Ces tentations, avouons-le, ne nous sont pas inconnues car ce sont aussi les nôtres. Notre fidélité à Dieu est souvent mise à l’épreuve à cause des difficultés de notre vie. Nous sommes attirés, non sans raison, par la facilité de la vie, le plaisir immédiat, la jouissance d’un certain pouvoir aussi bien sur ce que nous possédons que sur les personnes que nous rencontrons.
Cette attirance est compréhensible bien qu’elle ne soit pas légitime. Nous recherchons le chemin du bonheur mais en refusant de tenir compte de ce qui constitue notre identité profonde à savoir notre relation fondamentale avec Dieu.
L’enfant prodigue que Jésus nous rapporte dans une de ses paraboles, pense trouver son bonheur en prenant sa liberté et en demandant à son père “donne-moi ce qui me revient”. Cet enfant est heureux car il se croit alors libre et riche. Il peut faire ce qu’il veut mais, sans se rendre compte, il a perdu le principal: sa relation avec son père, avec celui à qui il doit tout et en particulier la vie. Il le reconnaîtra plus tard quand il aura perdu tout son bien. Il s’est aimé lui-même en oubliant la source de la vie.

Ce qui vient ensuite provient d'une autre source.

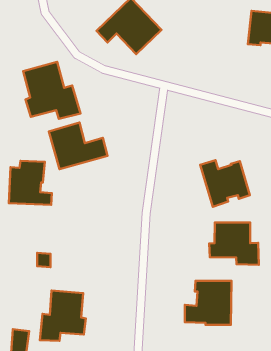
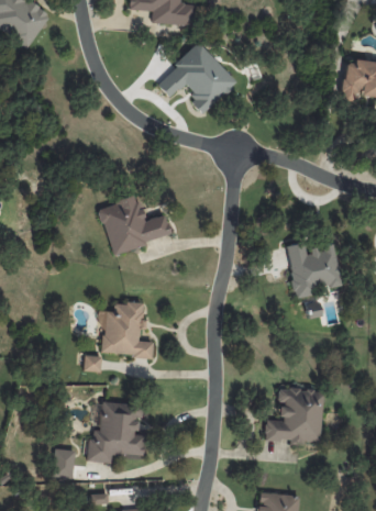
building: [23,62,81,119] -> none
building: [9,161,52,205] -> [100,302,153,356]
building: [209,222,259,265] -> none

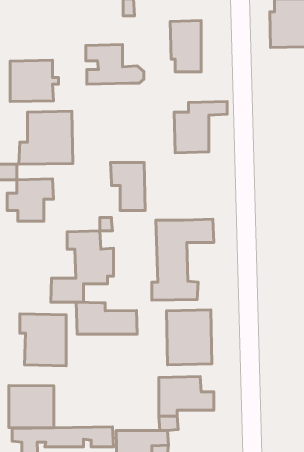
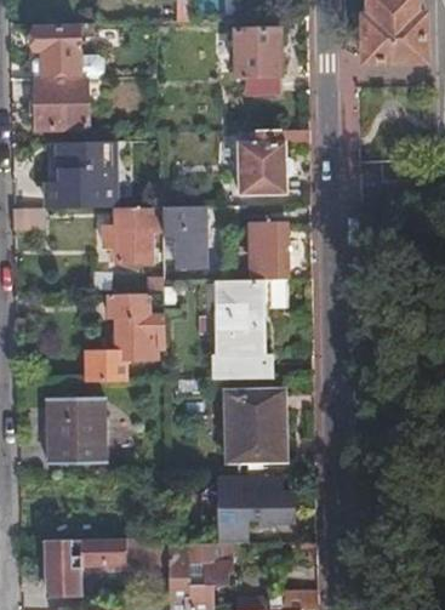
building: [86,45,144,84] -> [34,29,107,79]
building: none -> [252,217,290,279]
building: [7,179,54,221] -> [104,206,162,260]
building: [76,302,137,334] -> none
building: [9,386,54,428] -> none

La véritable fidélité, en effet, est l’expression de notre reconnaissance envers ce qui nous fait vivre. Elle a un seul nom, celui de l’amour. Il n’y a de fidélité qu’à ce que nous aimons. Dans cet attachement qui nous provoque à donner le meilleur de nous-mêmes, nous recevons une dynamique de vie, source de joie profonde. La fidélité est l’amour de l’amour, l’amour maintenu dans toute sa vitalité. Il ne s’agit pas d’une constance faite d’inertie ou de nonchalance, mais d’une volonté de rester à la hauteur de ce qui est demandé. En effet, on ne peut aimer quelqu’un dans les limites d’un contrat et pour un temps limité. L’amour va jusqu’au bout de ses aspirations et aspire à l’éternel.
C’est pourquoi le Christ a accepté de montrer comment son attachement pour les hommes pouvait aller jusqu’au don total de sa personne.